Last year, my twin brother returned from a trip to Hawaii and talked not about the dramatic cliffs of Kauai or the striated sunsets over the Pacific, but about the Ahi Poke. “Let’s make it,” he texted in anticipation of his weekend visit to our house. A few minutes later, another text: This time just a recipe link.
I had never made poke. The dish — marinated cubes of raw tuna — seems like one of those things you should attempt for the first time in its place of origin, and making it in, say, a suburb of New York 5,000 miles from Hawaii just didn’t seem like it would work out too well. (I always think of our college friend Luke, who routinely refused bottles of Guinness because he was saving his first sip for his first trip to Ireland. “There’s only one place that is going to happen,” he told me when he was a senior, then threw back a Knickerbocker. (#Massachusetts)
But the Poke recipe my brother sent looked simple enough and it was basically salty, umami-crazy Japanese food, so I knew it was the kind of thing the kids would love. I hit my favorite Asian market in the strip mall two towns over — as noted, a far cry from Kauai — and procured some sushi-grade tuna. My brother showed up with the rest of the ingredients and we put our poke together in about five minutes. This was approximately four and a half minutes longer than it took the five of us to ravage the delicate little starter like a pack of wild dogs. Good thing there was pasta on the menu later.

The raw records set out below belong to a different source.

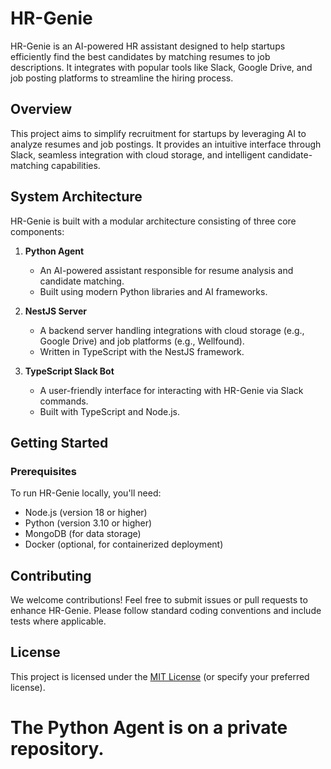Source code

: # HR-Genie

HR-Genie is an AI-powered HR assistant designed to help startups efficiently find the best candidates by matching resumes to job descriptions. It integrates with popular tools like Slack, Google Drive, and job posting platforms to streamline the hiring process.

## Overview

This project aims to simplify recruitment for startups by leveraging AI to analyze resumes and job postings. It provides an intuitive interface through Slack, seamless integration with cloud storage, and intelligent candidate-matching capabilities.

## System Architecture

HR-Genie is built with a modular architecture consisting of three core components:

1. **Python Agent**

   - An AI-powered assistant responsible for resume analysis and candidate matching.
   - Built using modern Python libraries and AI frameworks.

2. **NestJS Server**

   - A backend server handling integrations with cloud storage (e.g., Google Drive) and job platforms (e.g., Wellfound).
   - Written in TypeScript with the NestJS framework.

3. **TypeScript Slack Bot**
   - A user-friendly interface for interacting with HR-Genie via Slack commands.
   - Built with TypeScript and Node.js.

## Getting Started

### Prerequisites

To run HR-Genie locally, you'll need:

- Node.js (version 18 or higher)
- Python (version 3.10 or higher)
- MongoDB (for data storage)
- Docker (optional, for containerized deployment)

## Contributing

We welcome contributions! Feel free to submit issues or pull requests to enhance HR-Genie. Please follow standard coding conventions and include tests where applicable.

## License

This project is licensed under the [MIT License](LICENSE) (or specify your preferred license).

# The Python Agent is on a private repository.
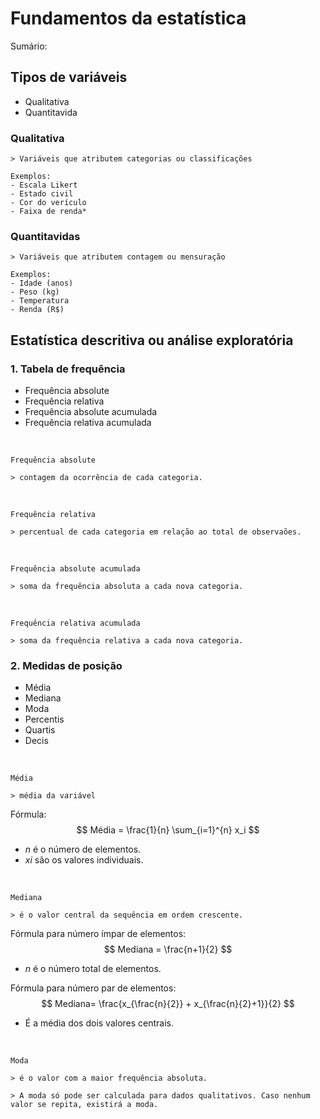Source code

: # Fundamentos da estatística

Sumário:

## Tipos de variáveis
- Qualitativa 
- Quantitavida

### Qualitativa

    > Variáveis que atributem categorias ou classificações

    Exemplos:
    - Escala Likert
    - Estado civil
    - Cor do verículo
    - Faixa de renda*
    
### Quantitavidas

    > Variáveis que atributem contagem ou mensuração
    
    Exemplos:
    - Idade (anos)
    - Peso (kg)
    - Temperatura
    - Renda (R$)
    
## Estatística descritiva ou análise exploratória

### 1. Tabela de frequência
- Frequência absolute
- Frequência relativa
- Frequência absolute acumulada
- Frequência relativa acumulada

<br>

    Frequência absolute

    > contagem da ocorrência de cada categoria.
<br>

    Frequência relativa

    > percentual de cada categoria em relação ao total de observaões.

<br>

    Frequência absolute acumulada

    > soma da frequência absoluta a cada nova categoria.


<br>

    Frequência relativa acumulada

    > soma da frequência relativa a cada nova categoria.


### 2. Medidas de posição

- Média
- Mediana
- Moda
- Percentis
- Quartis
- Decis

<br>

    Média

    > média da variável

Fórmula:
$$
    Média = \frac{1}{n} \sum_{i=1}^{n} x_i
$$

- _n_ é o número de elementos.
- _xi_ são os valores individuais.

<br>

    Mediana

    > é o valor central da sequência em ordem crescente.

Fórmula para número ímpar de elementos:
$$
    Mediana = \frac{n+1}{2}
$$
- _n_ é o número total de elementos.

Fórmula para número par de elementos:
$$
    Mediana= \frac{x_{\frac{n}{2}} + x_{\frac{n}{2}+1}}{2}
$$

- É a média dos dois valores centrais.


<br>

    Moda

    > é o valor com a maior frequência absoluta.

    > A moda só pode ser calculada para dados qualitativos. Caso nenhum valor se repita, existirá a moda.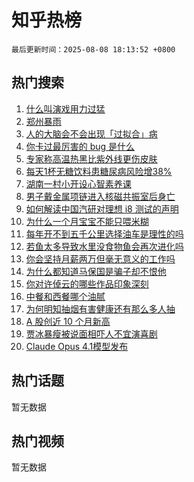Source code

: # 知乎热榜

`最后更新时间：2025-08-08 18:13:52 +0800`

## 热门搜索

1. [什么叫演戏用力过猛](https://www.zhihu.com/search?q=%E4%BB%80%E4%B9%88%E5%8F%AB%E6%BC%94%E6%88%8F%E7%94%A8%E5%8A%9B%E8%BF%87%E7%8C%9B)
1. [郑州暴雨](https://www.zhihu.com/search?q=%E9%83%91%E5%B7%9E%E6%9A%B4%E9%9B%A8)
1. [人的大脑会不会出现「过拟合」病](https://www.zhihu.com/search?q=%E4%BA%BA%E7%9A%84%E5%A4%A7%E8%84%91%E4%BC%9A%E4%B8%8D%E4%BC%9A%E5%87%BA%E7%8E%B0%E3%80%8C%E8%BF%87%E6%8B%9F%E5%90%88%E3%80%8D%E7%97%85)
1. [你卡过最厉害的 bug 是什么](https://www.zhihu.com/search?q=%E4%BD%A0%E5%8D%A1%E8%BF%87%E6%9C%80%E5%8E%89%E5%AE%B3%E7%9A%84%20bug%20%E6%98%AF%E4%BB%80%E4%B9%88)
1. [专家称高温热黑比紫外线更伤皮肤](https://www.zhihu.com/search?q=%E4%B8%93%E5%AE%B6%E7%A7%B0%E9%AB%98%E6%B8%A9%E7%83%AD%E9%BB%91%E6%AF%94%E7%B4%AB%E5%A4%96%E7%BA%BF%E6%9B%B4%E4%BC%A4%E7%9A%AE%E8%82%A4)
1. [每天1杯无糖饮料患糖尿病风险增38%](https://www.zhihu.com/search?q=%E6%AF%8F%E5%A4%A91%E6%9D%AF%E6%97%A0%E7%B3%96%E9%A5%AE%E6%96%99%E6%82%A3%E7%B3%96%E5%B0%BF%E7%97%85%E9%A3%8E%E9%99%A9%E5%A2%9E38%25)
1. [湖南一村小开设心智素养课](https://www.zhihu.com/search?q=%E6%B9%96%E5%8D%97%E4%B8%80%E6%9D%91%E5%B0%8F%E5%BC%80%E8%AE%BE%E5%BF%83%E6%99%BA%E7%B4%A0%E5%85%BB%E8%AF%BE)
1. [男子戴金属项链进入核磁共振室后身亡](https://www.zhihu.com/search?q=%E7%94%B7%E5%AD%90%E6%88%B4%E9%87%91%E5%B1%9E%E9%A1%B9%E9%93%BE%E8%BF%9B%E5%85%A5%E6%A0%B8%E7%A3%81%E5%85%B1%E6%8C%AF%E5%AE%A4%E5%90%8E%E8%BA%AB%E4%BA%A1)
1. [如何解读中国汽研对理想 i8 测试的声明](https://www.zhihu.com/search?q=%E5%A6%82%E4%BD%95%E8%A7%A3%E8%AF%BB%E4%B8%AD%E5%9B%BD%E6%B1%BD%E7%A0%94%E5%AF%B9%E7%90%86%E6%83%B3%20i8%20%E6%B5%8B%E8%AF%95%E7%9A%84%E5%A3%B0%E6%98%8E)
1. [为什么一个月宝宝不能只喂米糊](https://www.zhihu.com/search?q=%E4%B8%BA%E4%BB%80%E4%B9%88%E4%B8%80%E4%B8%AA%E6%9C%88%E5%AE%9D%E5%AE%9D%E4%B8%8D%E8%83%BD%E5%8F%AA%E5%96%82%E7%B1%B3%E7%B3%8A)
1. [每年开不到五千公里选择油车是理性的吗](https://www.zhihu.com/search?q=%E6%AF%8F%E5%B9%B4%E5%BC%80%E4%B8%8D%E5%88%B0%E4%BA%94%E5%8D%83%E5%85%AC%E9%87%8C%E9%80%89%E6%8B%A9%E6%B2%B9%E8%BD%A6%E6%98%AF%E7%90%86%E6%80%A7%E7%9A%84%E5%90%97)
1. [若鱼太多导致水里没食物鱼会再次进化吗](https://www.zhihu.com/search?q=%E8%8B%A5%E9%B1%BC%E5%A4%AA%E5%A4%9A%E5%AF%BC%E8%87%B4%E6%B0%B4%E9%87%8C%E6%B2%A1%E9%A3%9F%E7%89%A9%E9%B1%BC%E4%BC%9A%E5%86%8D%E6%AC%A1%E8%BF%9B%E5%8C%96%E5%90%97)
1. [你会坚持月薪两万但毫无意义的工作吗](https://www.zhihu.com/search?q=%E4%BD%A0%E4%BC%9A%E5%9D%9A%E6%8C%81%E6%9C%88%E8%96%AA%E4%B8%A4%E4%B8%87%E4%BD%86%E6%AF%AB%E6%97%A0%E6%84%8F%E4%B9%89%E7%9A%84%E5%B7%A5%E4%BD%9C%E5%90%97)
1. [为什么都知道马保国是骗子却不恨他](https://www.zhihu.com/search?q=%E4%B8%BA%E4%BB%80%E4%B9%88%E9%83%BD%E7%9F%A5%E9%81%93%E9%A9%AC%E4%BF%9D%E5%9B%BD%E6%98%AF%E9%AA%97%E5%AD%90%E5%8D%B4%E4%B8%8D%E6%81%A8%E4%BB%96)
1. [你对许倬云的哪些作品印象深刻](https://www.zhihu.com/search?q=%E4%BD%A0%E5%AF%B9%E8%AE%B8%E5%80%AC%E4%BA%91%E7%9A%84%E5%93%AA%E4%BA%9B%E4%BD%9C%E5%93%81%E5%8D%B0%E8%B1%A1%E6%B7%B1%E5%88%BB)
1. [中餐和西餐哪个油腻](https://www.zhihu.com/search?q=%E4%B8%AD%E9%A4%90%E5%92%8C%E8%A5%BF%E9%A4%90%E5%93%AA%E4%B8%AA%E6%B2%B9%E8%85%BB)
1. [为何明知抽烟有害健康还有那么多人抽](https://www.zhihu.com/search?q=%E4%B8%BA%E4%BD%95%E6%98%8E%E7%9F%A5%E6%8A%BD%E7%83%9F%E6%9C%89%E5%AE%B3%E5%81%A5%E5%BA%B7%E8%BF%98%E6%9C%89%E9%82%A3%E4%B9%88%E5%A4%9A%E4%BA%BA%E6%8A%BD)
1. [A 股创近 10 个月新高](https://www.zhihu.com/search?q=A%20%E8%82%A1%E5%88%9B%E8%BF%91%2010%20%E4%B8%AA%E6%9C%88%E6%96%B0%E9%AB%98)
1. [贾冰暴瘦被说面相吓人不宜演喜剧](https://www.zhihu.com/search?q=%E8%B4%BE%E5%86%B0%E6%9A%B4%E7%98%A6%E8%A2%AB%E8%AF%B4%E9%9D%A2%E7%9B%B8%E5%90%93%E4%BA%BA%E4%B8%8D%E5%AE%9C%E6%BC%94%E5%96%9C%E5%89%A7)
1. [Claude Opus 4.1模型发布](https://www.zhihu.com/search?q=Claude%20Opus%204.1%E6%A8%A1%E5%9E%8B%E5%8F%91%E5%B8%83)

## 热门话题

暂无数据

## 热门视频

暂无数据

Ever since then, I feel like the Richard Dreyfuss character in Close Encounters — remember how everywhere he went, he saw that creepy Devil’s Tower mountain shape? Well, my Devil’s Tower officially became Ahi Poke. Everywhere I go, every social media platform I browse, every newspaper I read, every cookbook I open up, there it is. Apparently, it’s even merited a trend piece in The New York Times. So I did what any longtime DALS employee would do: I looked at all the versions out there and figured out a way to turn it into a meal that would satisfy the particular brand of hunger that results from a hard-fought soccer match in Long Island. (Code for: They got decimated.) This past Saturday, that meant rice, avocado, loads of vegetables. I got some Furikake and Shiso inspiration from Gwyneth Paltrow’s newest book It’s All Easy (an all-around inspiring collection, by the way) which provided a simple, significant upgrade, but in the recipe below, both are optional. Also, I feel I should mention that the meal elicited the much-coveted review from Andy: “I Could Eat Like This Every Night.” So could I! If only it weren’t for a few minor issues like mercury, endangered fish, and budgets. It is cheaper than a trip to Kauai though.

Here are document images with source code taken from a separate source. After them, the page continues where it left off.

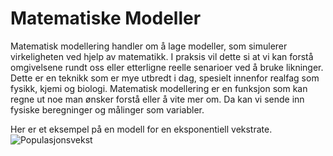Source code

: # Matematiske Modeller

Matematisk modellering handler om å lage modeller, som simulerer virkeligheten ved hjelp av matematikk. I praksis vil dette si at vi kan forstå omgivelsene rundt oss eller etterligne reelle senarioer ved å bruke likninger. Dette er en teknikk som er mye utbredt i dag, spesielt innenfor realfag som fysikk, kjemi og biologi. Matematisk modellering er en funksjon som kan regne ut noe man ønsker forstå eller å vite mer om. Da kan vi sende inn fysiske beregninger og målinger som variabler.


Her er et eksempel på en modell for en eksponentiell vekstrate.
![Populasjonsvekst](https://github.com/Hasardous/Gode-Tanker-Prosjekt/blob/master/populasjonsvekst.PNG)
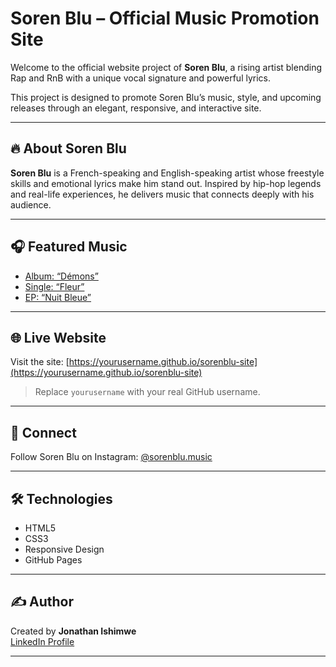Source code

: # Soren Blu – Official Music Promotion Site

Welcome to the official website project of **Soren Blu**, a rising artist blending Rap and RnB with a unique vocal signature and powerful lyrics.

This project is designed to promote Soren Blu’s music, style, and upcoming releases through an elegant, responsive, and interactive site.

---

## 🔥 About Soren Blu

**Soren Blu** is a French-speaking and English-speaking artist whose freestyle skills and emotional lyrics make him stand out. Inspired by hip-hop legends and real-life experiences, he delivers music that connects deeply with his audience.

---

## 🎧 Featured Music

- [Album: “Démons”](https://open.spotify.com/album/2Aye7WZKwkIhswNgH3bodN?si=CSiEFKaQS5-FVxz_U-UY8A)
- [Single: “Fleur”](https://open.spotify.com/track/7eir0ozDwWYB0RHVye3agQ?si=H-eaoS64RC6bitrzebdJTA)
- [EP: “Nuit Bleue”](https://open.spotify.com/album/2mEUw3aVjFogXoAYOgMCi1?si=MaWZu5yzQ_OXDUllsiffVQ)

---

## 🌐 Live Website

Visit the site: [https://yourusername.github.io/sorenblu-site](https://yourusername.github.io/sorenblu-site)

> Replace `yourusername` with your real GitHub username.

---

## 📱 Connect

Follow Soren Blu on Instagram: [@sorenblu.music](https://www.instagram.com/sorenblu.music)

---

## 🛠️ Technologies

- HTML5
- CSS3
- Responsive Design
- GitHub Pages

---

## ✍️ Author

Created by **Jonathan Ishimwe**  
[LinkedIn Profile](https://www.linkedin.com/in/jonathan-ishimwe-8b6266364)

---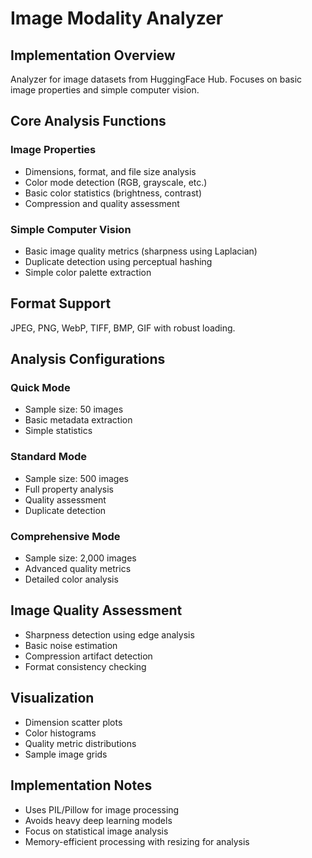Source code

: # Image Modality Analyzer

## Implementation Overview
Analyzer for image datasets from HuggingFace Hub. Focuses on basic image properties and simple computer vision.

## Core Analysis Functions

### Image Properties
- Dimensions, format, and file size analysis
- Color mode detection (RGB, grayscale, etc.)
- Basic color statistics (brightness, contrast)
- Compression and quality assessment

### Simple Computer Vision
- Basic image quality metrics (sharpness using Laplacian)
- Duplicate detection using perceptual hashing
- Simple color palette extraction

## Format Support
JPEG, PNG, WebP, TIFF, BMP, GIF with robust loading.

## Analysis Configurations

### Quick Mode
- Sample size: 50 images
- Basic metadata extraction
- Simple statistics

### Standard Mode
- Sample size: 500 images
- Full property analysis
- Quality assessment
- Duplicate detection

### Comprehensive Mode
- Sample size: 2,000 images
- Advanced quality metrics
- Detailed color analysis

## Image Quality Assessment
- Sharpness detection using edge analysis
- Basic noise estimation
- Compression artifact detection
- Format consistency checking

## Visualization
- Dimension scatter plots
- Color histograms
- Quality metric distributions
- Sample image grids

## Implementation Notes
- Uses PIL/Pillow for image processing
- Avoids heavy deep learning models
- Focus on statistical image analysis
- Memory-efficient processing with resizing for analysis 
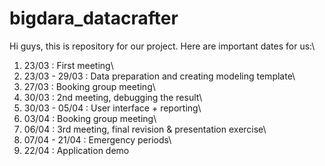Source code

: # bigdara_datacrafter

Hi guys, this is repository for our project. Here are important dates for us:\
1. 23/03           : First meeting\
2. 23/03 - 29/03   : Data preparation and creating modeling template\
3. 27/03           : Booking group meeting\
4. 30/03           : 2nd meeting, debugging the result\
5. 30/03 - 05/04   : User interface + reporting\
6. 03/04           : Booking group meeting\
7. 06/04           : 3rd meeting, final revision & presentation exercise\
8. 07/04 - 21/04   : Emergency periods\
9. 22/04           : Application demo
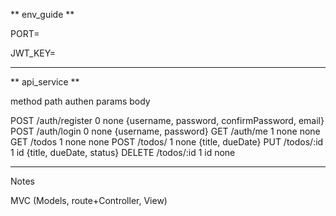 ** env_guide **

PORT=

JWT_KEY=

---------

** api_service **

method        path              authen     params      body 

POST          /auth/register       0        none        {username, password, confirmPassword, email}
POST          /auth/login          0        none        {username, password}
GET           /auth/me             1        none        none
GET           /todos               1        none        none
POST          /todos/              1        none        {title, dueDate}
PUT           /todos/:id           1        id          {title, dueDate, status}
DELETE        /todos/:id           1        id          none


---------

Notes

MVC (Models, route+Controller, View)

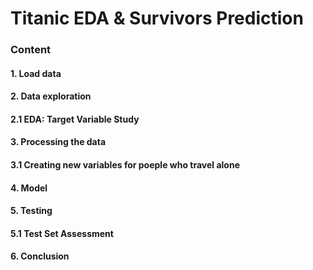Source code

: # Titanic EDA & Survivors Prediction

### Content
#### 1. Load data
#### 2. Data exploration
#### 2.1 EDA: Target Variable Study
#### 3. Processing the data
#### 3.1 Creating new variables for poeple who travel alone
#### 4. Model
#### 5. Testing
#### 5.1 Test Set Assessment
#### 6. Conclusion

Before you write in the comment field, “What planet do you live on?” the astute DALS reader will notice that this is a meal tailor made for deconstructing. Just leave the raw fish out of your kid’s bowl if it’s going to incite a riot.
2 cups Japonica or short-grain sushi rice, rinsed well under cold water
4 tablespoons rice wine vinegar
2 tablespoons sugar
2 teaspoons kosher salt
3/4 pound sashimi grade tuna (or about 3 to 4 ounces per person) minced into bite-size cubes as shown
1/4 cup soy sauce
1 tablespoon rice wine vinegar
2 Japanese cucumbers, cubed
1 avocado, cubed
1 bunch scallions, light green and white parts only, minced
1 to 2 shiso leaves (optional), chopped into thin ribbons (like basil)
Crumbled dried seaweed or Furikake (Japanese seasoning usually made with seaweed, sesame, and salt — look for ones without MSG)
squeeze of fresh lime
Cook rice as directed. Remove from heat. While the rice is cooking, place the vinegar, sugar, and salt in a small saucepan. Bring to a boil, and cook until the sugar and salt have dissolved, about one minute. Drizzle the seasoned vinegar into the hot rice slowly, tossing as you go. You should have four cups of sticky rice.
While the rice is cooking, toss the tuna with the soy sauce and rice wine vinegar. Chill in the refrigerator until you are ready to serve. When ready to eat, heap rice into bowls, divide tuna on top, and have diners choose their favorite toppings.